## Task instructions
Please continue the passage on climate change and hydropower production in Italy, starting right after its last sentence, and leave the lines that follow it untouched.

The outputs of our methodology, namely present and future projected energy demand, and price, in response to climate, can be used as external drivers to force simulations of energy production from specific sectors for the purpose of testing the dependability and profitability of the sector themselves, under future climate changes.
The hydropower sector in Italy is a most critical one, as reported, and the proposed methodology can help develop credible projections of hydropower production in the future, as constrained by climate and hydrological conditions, demand and the market.
Indeed, expected climate change will affect, on the one hand, water availability and, on the other hand, energy demand and price [21] and, accordingly, one needs tools for proper hydropower regulation (i.e., reservoir management) under modified boundary conditions.
Among others, Ravazzani et al. [3] assessed the impacts of climate change on hydropower production of the largely regulated Toce river basin in the Italian Alps. They used simulations from two regional climate models to force Toce hydrology, and subsequently used a model of the hydropower system (SOdA, Simulatore ed Ottimizzatore di Aste idroelettriche, developed by the Company Enel Green Power-Energie Rinnovabili, of Italy), to define management rules under profit maximization constraints until 2050. They considered modified energy demand in response to temperature variations, but with a constant energy price in the future. Under such a hypothesis of constant energy prices, the changes of the hydrological regime expected during 2011–2050 would lead to significant changes in the reservoirs’ management policy, with anticipation of maximum storage, from August to July, and a drawdown of stored volume in August and September, to prepare for autumn inflows. At the half-century point, energy production would increase (+11%–+19%) in response to large precipitation increases until 2050 (+17%–+40%), with much uncertainty, however.

## Data provided
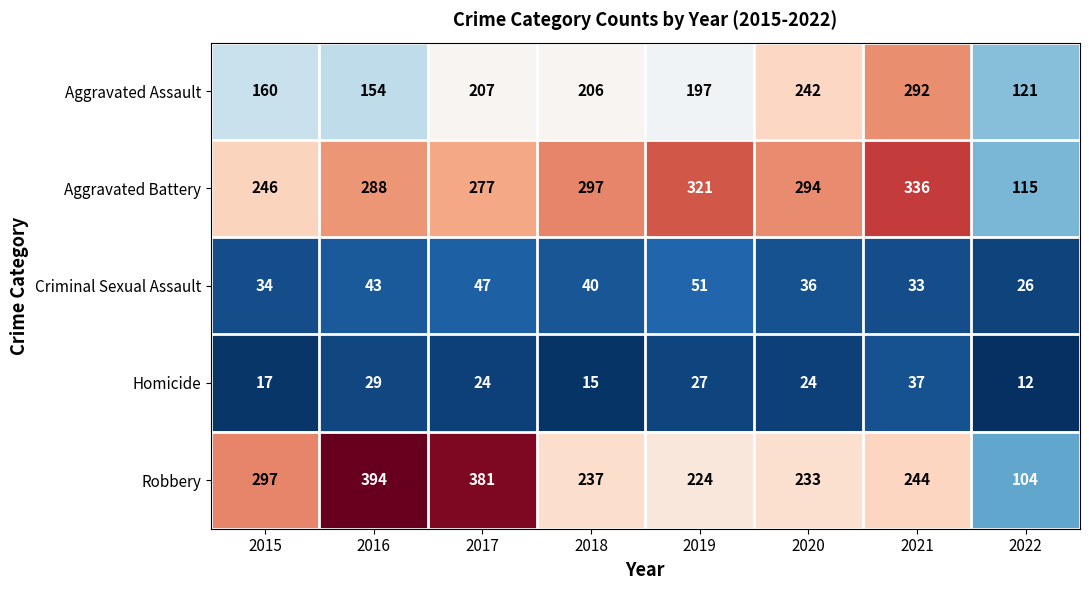

What value does the Homicide series have at 2018, to the nearest 10?

20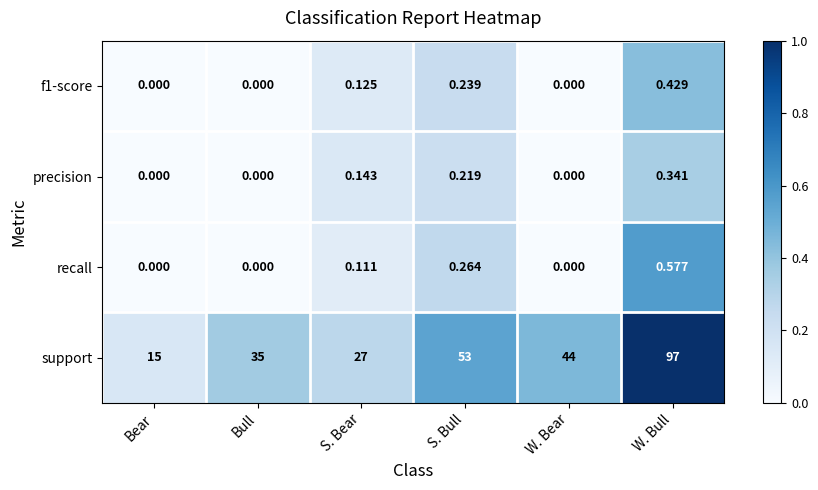

At which category is the sum across all series the highest?

W. Bull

## Exercise response
Gaudard et al. [4] studied the effect of modified hydropower production in Valais, Switzerland, under reduced streamflows in response to climate change. They showed that adequate management may mitigate losses. However, they would consider constant boundary conditions of price and demand. Gaudard et al. [30] further discussed potential changes of revenues of hydropower energy management throughout the century, highlighting large uncertainty in response to changes in prices.
Solaun et al. [31] analysed the effect climate change will have on the revenues and operations of hydroelectric power plants in a long-term frame. They found, in the absence of adaptive measures, that a decrease in the productivity is to be expected for the power plants they considered. However, they applied a methodological decision system that they define “ceteris paribus approach”, i.e., they considered many parameters constant in time, in particular, energy price.
Aili et al. ([32,33]) recently studied the hydropower system of the Mallero River, in the Northern Italian Alps. They used the hydrological model Poly-Hydro [1], fed with IPCC climate projections under three models and three RCPs, as here, and the SOdA production model (same as [3]), to project forward future streamflows, and subsequently evaluate future energy production. They foresaw a stream flow decrease at 2100 (from +1 to −25%, on average −7%), with the potential for increased flows during fall and winter, and a large decrease in summer, with subsequent decreased energy production at the half-century point (−2% similar for all scenarios), and end-of-century (−24%–+6%, −12% on average).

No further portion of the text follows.